Immutep’s Phase II Trial Meets Endpoint in Polish Soft Tissue Sarcoma Study

Immutep Limited announced that its Phase II EFTISARC-NEO trial testing a novel combination of eftilagimod alfa (efti) with radiotherapy and Merck's KEYTRUDA® (pembrolizumab) in patients with resectable soft tissue sarcoma (STS) has met its primary endpoint. The trial showed a median tumour hyalinization/fibrosis rate of 50%, significantly exceeding the prespecified 35% target and the 15% rate observed historically with radiotherapy alone. This tumor tissue transformation is an early surrogate marker linked to improved overall and recurrence-free survival, highlighting the potential of this chemotherapy-free regimen to improve patient outcomes in a rare cancer with limited treatment options.
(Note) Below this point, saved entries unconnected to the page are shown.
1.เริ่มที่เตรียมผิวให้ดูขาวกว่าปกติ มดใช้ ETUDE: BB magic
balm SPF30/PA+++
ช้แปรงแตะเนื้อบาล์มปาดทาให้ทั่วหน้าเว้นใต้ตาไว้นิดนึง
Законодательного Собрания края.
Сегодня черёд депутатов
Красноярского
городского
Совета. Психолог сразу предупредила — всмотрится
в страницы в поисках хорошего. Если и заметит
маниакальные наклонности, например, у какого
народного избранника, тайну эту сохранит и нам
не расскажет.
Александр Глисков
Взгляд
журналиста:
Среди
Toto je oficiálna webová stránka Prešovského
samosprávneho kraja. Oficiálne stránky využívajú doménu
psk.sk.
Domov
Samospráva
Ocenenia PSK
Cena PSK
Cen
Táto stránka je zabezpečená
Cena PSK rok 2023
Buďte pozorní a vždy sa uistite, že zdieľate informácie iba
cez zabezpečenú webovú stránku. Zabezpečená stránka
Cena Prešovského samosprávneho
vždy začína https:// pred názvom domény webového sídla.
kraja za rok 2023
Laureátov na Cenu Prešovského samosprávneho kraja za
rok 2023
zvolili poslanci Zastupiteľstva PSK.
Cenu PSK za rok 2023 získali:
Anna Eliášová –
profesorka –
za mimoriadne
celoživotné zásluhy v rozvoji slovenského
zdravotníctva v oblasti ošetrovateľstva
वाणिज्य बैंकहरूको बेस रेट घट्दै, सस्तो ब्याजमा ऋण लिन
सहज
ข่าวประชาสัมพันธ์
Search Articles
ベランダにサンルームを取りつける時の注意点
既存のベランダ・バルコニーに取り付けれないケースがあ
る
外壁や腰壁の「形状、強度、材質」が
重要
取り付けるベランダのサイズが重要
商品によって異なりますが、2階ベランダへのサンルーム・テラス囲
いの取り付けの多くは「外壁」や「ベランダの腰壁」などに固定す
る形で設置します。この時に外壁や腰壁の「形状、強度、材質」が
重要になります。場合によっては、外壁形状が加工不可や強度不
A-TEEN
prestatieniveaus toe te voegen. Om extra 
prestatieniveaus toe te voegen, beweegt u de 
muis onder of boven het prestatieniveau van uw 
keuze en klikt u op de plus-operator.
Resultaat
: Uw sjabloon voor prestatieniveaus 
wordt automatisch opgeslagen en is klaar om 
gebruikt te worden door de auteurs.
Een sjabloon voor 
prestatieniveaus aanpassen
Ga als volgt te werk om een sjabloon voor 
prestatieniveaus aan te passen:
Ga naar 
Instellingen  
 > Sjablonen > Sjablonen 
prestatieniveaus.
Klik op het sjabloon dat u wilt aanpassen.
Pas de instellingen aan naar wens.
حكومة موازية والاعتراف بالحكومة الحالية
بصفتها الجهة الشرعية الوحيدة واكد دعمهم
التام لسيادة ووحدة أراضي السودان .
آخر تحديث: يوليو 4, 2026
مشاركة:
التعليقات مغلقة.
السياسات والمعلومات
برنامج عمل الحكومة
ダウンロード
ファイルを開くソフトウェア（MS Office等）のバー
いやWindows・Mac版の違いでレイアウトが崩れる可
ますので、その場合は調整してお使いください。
The study was conducted at the Maria Skłodowska-Curie National Research Institute of Oncology in Warsaw, Poland, with full enrollment of 40 patients completed and detailed results expected to be presented later in 2025. Efti, Immutep’s proprietary soluble LAG-3 protein, activates antigen-presenting cells to stimulate immunity and has received Fast Track designation from the FDA for other cancer indications. The company is also advancing clinical programs for efti in other solid tumors including non-small cell lung cancer and head and neck squamous cell carcinoma, with ongoing regulatory discussions underway.